Cryopreservation and Cryobiology of Mammalian Oocytes
Kasai, Magosaburo,Song, Hai-Bum 대구대학교 생명과학연구소 2003 생명과학연구 Vol.1 No.3
The cryopreservation of embryos has become a powerful tool in assisted reproduction in several mammalian species and a more important technology in bioscience, agriculture and medicine. Embryos are cryopreserved by slow freezing or by vitrification. However, consistently high survival has not been obtained in most oocytes and in some embryos. The main reasons for the low survival would be sensitivity to low temperatures, which leads to chilling injury, and low permeability of the cell membrane, which leads to the formation of intracellular ice.
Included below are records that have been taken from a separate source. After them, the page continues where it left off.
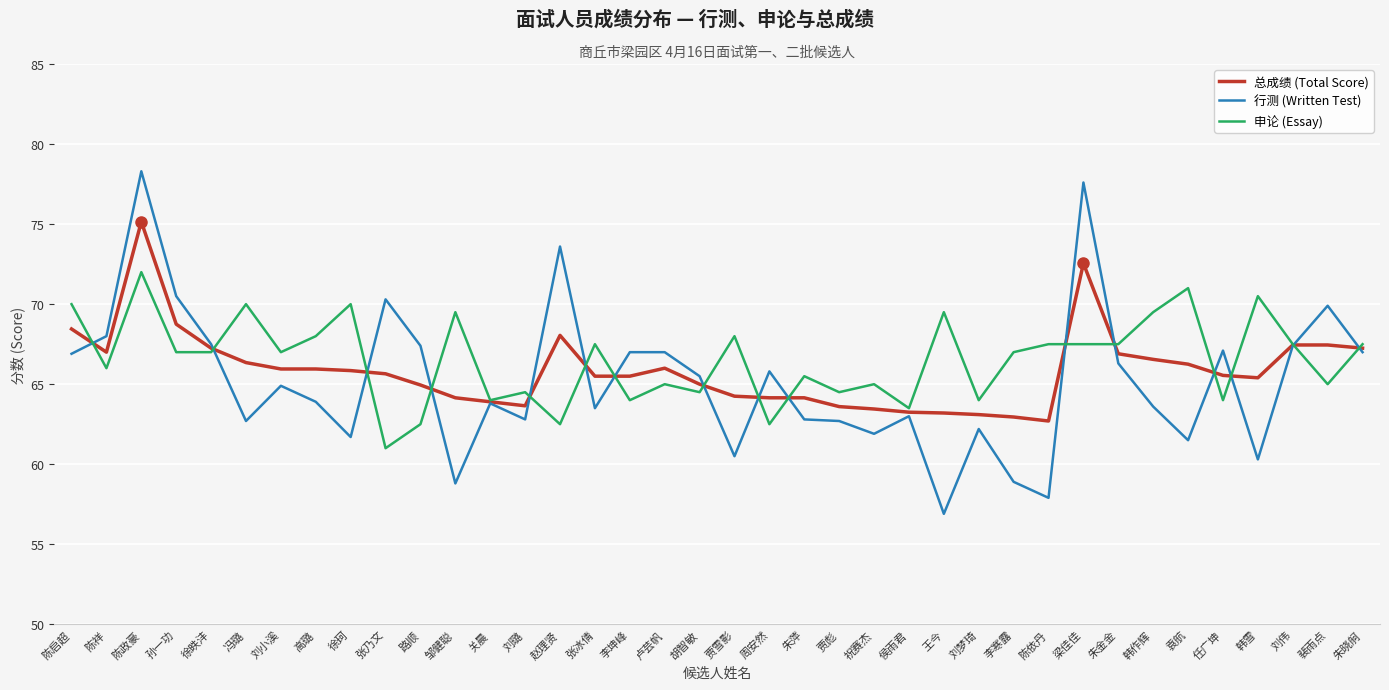

At how many categories does at least one series exceed 59?

38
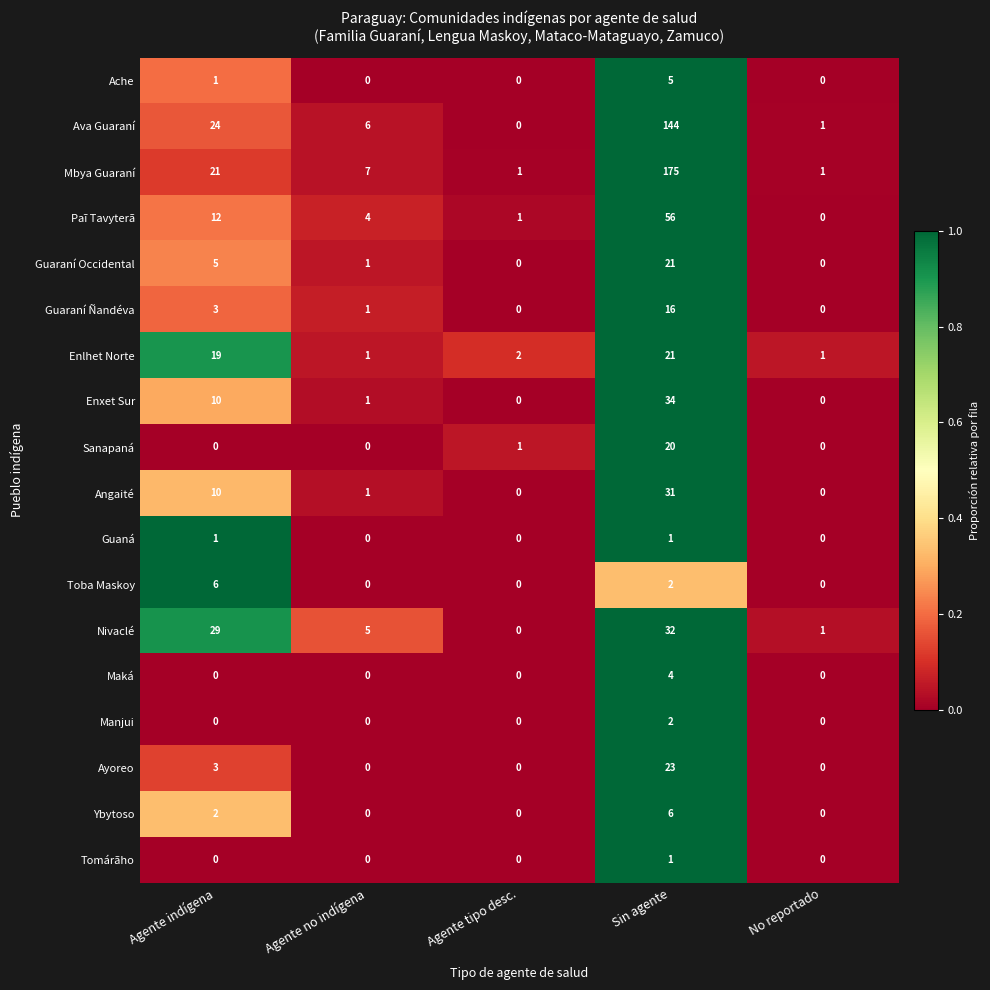

How many distinct data groups are displayed?

18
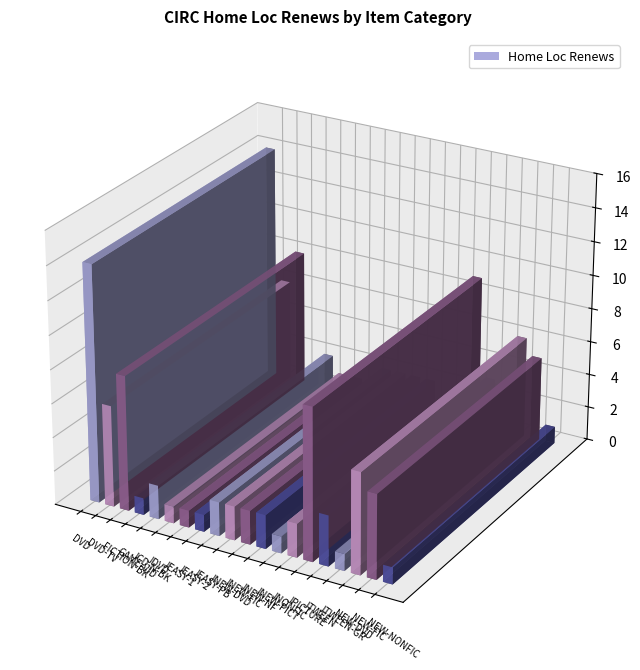

Reading right to left, list all the values displayed in this chart.

NEW-NONFIC=1	NEW-FIC=5	NEW-DVD=6	JTWEEN-GR=1	JTWEEN=3	JPICTURE=9	JNONFIC=2	JNEW-PICT=1	JNEW-NF=2	JNEW-FIC=2	JNEW-DVD=2	JEASY-PB=2	JEASY-2=1	JEASY-1=1	JDVD=1	JCD-N-BK=2	GAME-VID=1	FICTION-BK=8	DVD-TV=6	DVD=14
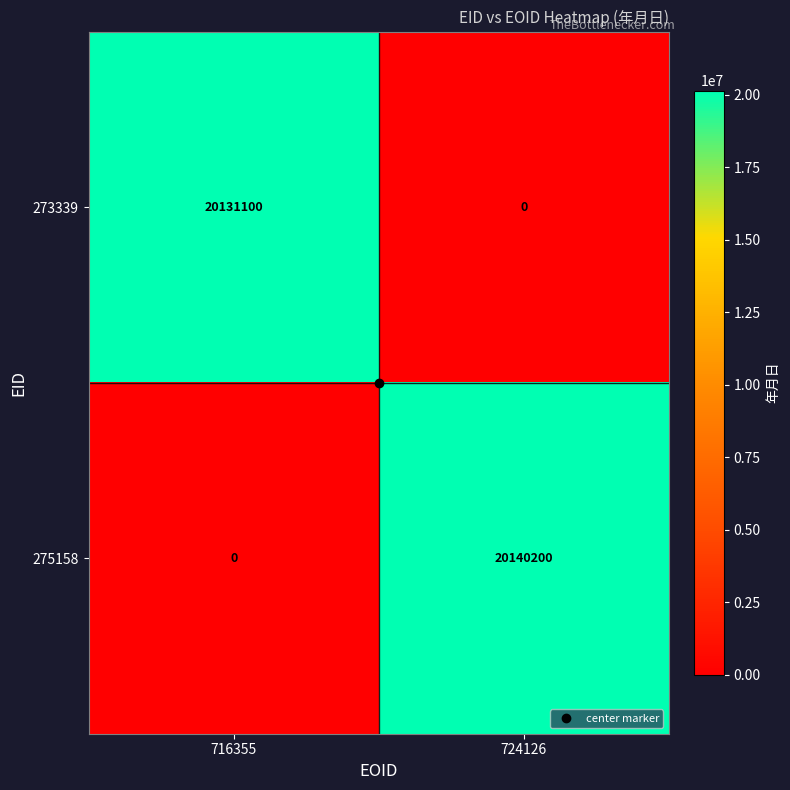

What is the average value of the 273339 series?

10065550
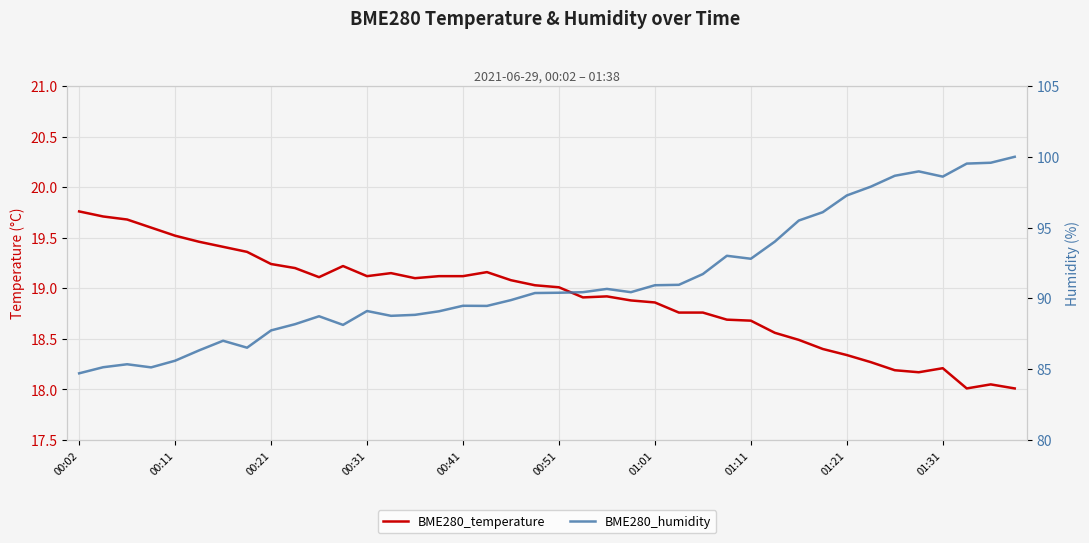

What is the total value across all series at 00:51?

109.4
As a stratefy aiming to overcome these injuries, modified vitrification methods have been devised in which the cooling and warming rate is markedly increased by minimizing the volume of the solution and the container. The modified methods use electron microscope grids, open-pulled straws, cryoloops, or container-less microdrops. Ultrarapid vitrification is a promising approach to overcoming the problems of the chilling sensitivity and lower permeability of oocytes/embryos. However, to make this method more reliable, defining the optimal combinations of cooling rate and the composition of the vitrification solution for each type of oocyte/embryo will be necessary. Refinement of the procedures for practical use, including labeling and stable preservation, would also be important.